The next morning, we looked at our map over a breakfast of eggs and toast.  It appeared that there was a main road running right through the middle of the pans; one of the few routes which we could possibly take with a non-4×4.  We drove on to the village of Gweta, only to discover that this ‘main road’ was infact a tiny, sandy track.  After asking for direction at the local police station, we were adivised to buy a shovel, incase the car got stuck.  We drove to the hardware store, where the owner took pity on us, and although he had no shovels in stock, sold us his own personal shovel for only P30.  We set off, only to find that the track was much worse than anticipated.  The poor car was skidding and sliding all over the place in the sand, and finally we decided that enough was enough, and headed back to Gweta.  We decided it would be polite to offer to return the shovel, and on returning to the hardware store, we found the owner waiting outside.  “What?  You thought you were going to drive on that road in THAT car?” he said.  “Are you crazy?”  he then proceeded to show us photos on his phone of lions which we had seen in the bush only a few Km from the village.  We felt relieved that we had decided to turn back when we did!  Next time, we will have to bring a 4×4.

Hi Five

Posted in Uncategorized by wheresviv on August 14, 2009

The baby on the table in front of me smells faintly of vomit.  As he draws raspy breaths through fluid filled lungs, I can see that his entire mouth is thick with thrush.  I hold him still while the doctor first inserts a naso-gastric feeding tube, then attempts to put a cannula into one of his tiny veins.  He barely moves or cries as the doctor inspects arms, feet, hands, wiping them with spirit, tapping them to try to find a vein.  I don’t remember how many attempts were made before the cannula was inserted.  I think I may have gone home by the time the doctor finally succeeded.  The next morning I hear that this baby has died.  The doctors are a little confused as to the exact cause of his death.  He has pneumonia, bu had been responding to antibiotics, and thrush, though unpleasant, is not a killer.  Basically, another baby dead from unknown causes related to HIV infection.

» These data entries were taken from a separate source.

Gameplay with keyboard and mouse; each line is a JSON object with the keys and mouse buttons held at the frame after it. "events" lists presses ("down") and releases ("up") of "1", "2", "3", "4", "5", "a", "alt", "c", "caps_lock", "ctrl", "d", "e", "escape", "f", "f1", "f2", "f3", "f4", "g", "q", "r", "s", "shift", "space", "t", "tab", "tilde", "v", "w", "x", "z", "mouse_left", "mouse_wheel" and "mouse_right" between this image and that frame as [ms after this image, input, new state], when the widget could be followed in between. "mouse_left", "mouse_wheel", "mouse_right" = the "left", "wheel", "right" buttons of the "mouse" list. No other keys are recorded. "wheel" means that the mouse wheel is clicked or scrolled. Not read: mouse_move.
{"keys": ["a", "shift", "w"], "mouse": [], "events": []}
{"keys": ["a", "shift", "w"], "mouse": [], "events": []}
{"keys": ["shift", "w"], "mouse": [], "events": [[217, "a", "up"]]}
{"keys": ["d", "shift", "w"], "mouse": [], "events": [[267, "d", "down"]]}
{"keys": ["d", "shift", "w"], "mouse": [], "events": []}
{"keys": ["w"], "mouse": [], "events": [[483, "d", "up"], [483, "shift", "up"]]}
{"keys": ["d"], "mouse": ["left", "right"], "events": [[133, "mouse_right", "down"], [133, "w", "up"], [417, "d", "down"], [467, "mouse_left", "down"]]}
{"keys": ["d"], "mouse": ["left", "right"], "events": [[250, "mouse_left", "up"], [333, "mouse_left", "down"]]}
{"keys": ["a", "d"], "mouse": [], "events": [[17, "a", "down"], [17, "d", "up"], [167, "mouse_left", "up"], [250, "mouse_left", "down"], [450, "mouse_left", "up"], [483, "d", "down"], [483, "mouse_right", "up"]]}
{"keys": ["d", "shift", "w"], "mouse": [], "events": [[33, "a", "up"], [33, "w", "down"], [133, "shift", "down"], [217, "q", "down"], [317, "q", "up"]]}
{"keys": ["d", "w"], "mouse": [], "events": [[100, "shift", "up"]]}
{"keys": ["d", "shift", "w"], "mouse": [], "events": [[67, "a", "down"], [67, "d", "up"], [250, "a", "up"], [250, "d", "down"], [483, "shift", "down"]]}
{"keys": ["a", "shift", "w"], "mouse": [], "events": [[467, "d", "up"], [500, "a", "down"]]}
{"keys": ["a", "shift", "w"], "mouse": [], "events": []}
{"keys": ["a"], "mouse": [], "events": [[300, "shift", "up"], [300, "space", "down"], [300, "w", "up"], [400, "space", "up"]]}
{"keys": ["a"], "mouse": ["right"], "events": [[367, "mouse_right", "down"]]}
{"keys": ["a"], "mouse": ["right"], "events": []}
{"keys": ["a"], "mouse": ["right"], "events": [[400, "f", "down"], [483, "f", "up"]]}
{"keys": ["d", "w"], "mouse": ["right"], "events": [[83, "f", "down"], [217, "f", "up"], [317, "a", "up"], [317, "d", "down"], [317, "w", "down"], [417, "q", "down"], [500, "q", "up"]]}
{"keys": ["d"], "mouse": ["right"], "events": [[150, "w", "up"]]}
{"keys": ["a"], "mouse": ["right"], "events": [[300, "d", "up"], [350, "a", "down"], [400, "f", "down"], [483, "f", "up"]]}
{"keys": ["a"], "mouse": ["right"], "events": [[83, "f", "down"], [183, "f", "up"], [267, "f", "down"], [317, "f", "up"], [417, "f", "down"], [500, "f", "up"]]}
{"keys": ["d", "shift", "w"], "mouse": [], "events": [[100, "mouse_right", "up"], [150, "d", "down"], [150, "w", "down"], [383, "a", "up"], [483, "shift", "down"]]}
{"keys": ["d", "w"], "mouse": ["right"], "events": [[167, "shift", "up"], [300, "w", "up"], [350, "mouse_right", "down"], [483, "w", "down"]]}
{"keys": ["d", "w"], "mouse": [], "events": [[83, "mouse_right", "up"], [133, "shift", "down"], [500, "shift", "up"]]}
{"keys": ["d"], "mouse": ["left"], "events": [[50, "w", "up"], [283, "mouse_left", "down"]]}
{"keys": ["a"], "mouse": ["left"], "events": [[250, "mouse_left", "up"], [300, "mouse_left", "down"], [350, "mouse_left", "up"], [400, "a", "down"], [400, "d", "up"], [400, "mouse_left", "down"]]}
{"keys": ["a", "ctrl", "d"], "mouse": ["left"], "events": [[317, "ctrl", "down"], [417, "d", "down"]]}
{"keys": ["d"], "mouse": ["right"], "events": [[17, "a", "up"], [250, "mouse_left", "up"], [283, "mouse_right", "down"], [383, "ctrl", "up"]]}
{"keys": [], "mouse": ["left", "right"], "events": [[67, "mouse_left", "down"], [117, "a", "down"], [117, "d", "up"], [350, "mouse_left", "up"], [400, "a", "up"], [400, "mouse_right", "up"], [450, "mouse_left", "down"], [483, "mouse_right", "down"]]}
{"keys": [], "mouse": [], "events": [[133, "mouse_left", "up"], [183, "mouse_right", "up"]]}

HIV has been a constant feature of our stay in Botswana.  On our very first day, Dr Sinvula came to show us around the hospital.  “In the beginning, there was a lot of stigma, and people didn’t really want to talk about it,” he told us, as we walked through the dedicated HIV unit next to the main hospital building.  “But now it’s not a big deal.”  Next he showed us the paediatric ward “a lot of HIV related problems,” and the male medical ward “this is mostly HIV related.”  The virus is a huge problem in Botswana; one in three adults in Botswana is living with HIV, possibly the highest rate in the world.  Fortunately, the country has the means to provide HAART to everyone with a CD4 count of less than 200, arguably the best antiretroviral program in Africa.

Despite the lack of stigma, it has taken me a while to realise that people are rarely referred to as HIV positive or negative.  “RVI positive” (retroviral infection), “PMTCT positive” (prevention of mother to child transmission – used to indicate that a mother is positive), “PCR positive” (polymerase chain reaction – a test), “on HAART” (highly active antiretroviral therapy) and even “hi five” (HI V – geddit?) are all ways that doctors and nurses communicate the HIV statuses of their patients to each other.  I have also got used to wearing gloves all the time; the majority of doctors won’t touch a patient without wearing gloves.  Where in the UK we would wear gloves, in Botswana they would wear two pairs, and one pair would be sterile, as sterile gloves are thicker. Needle stick and splash injuries, and the associated HIV tests and post-exposure prophylactic drugs are just part of the job for health care workers.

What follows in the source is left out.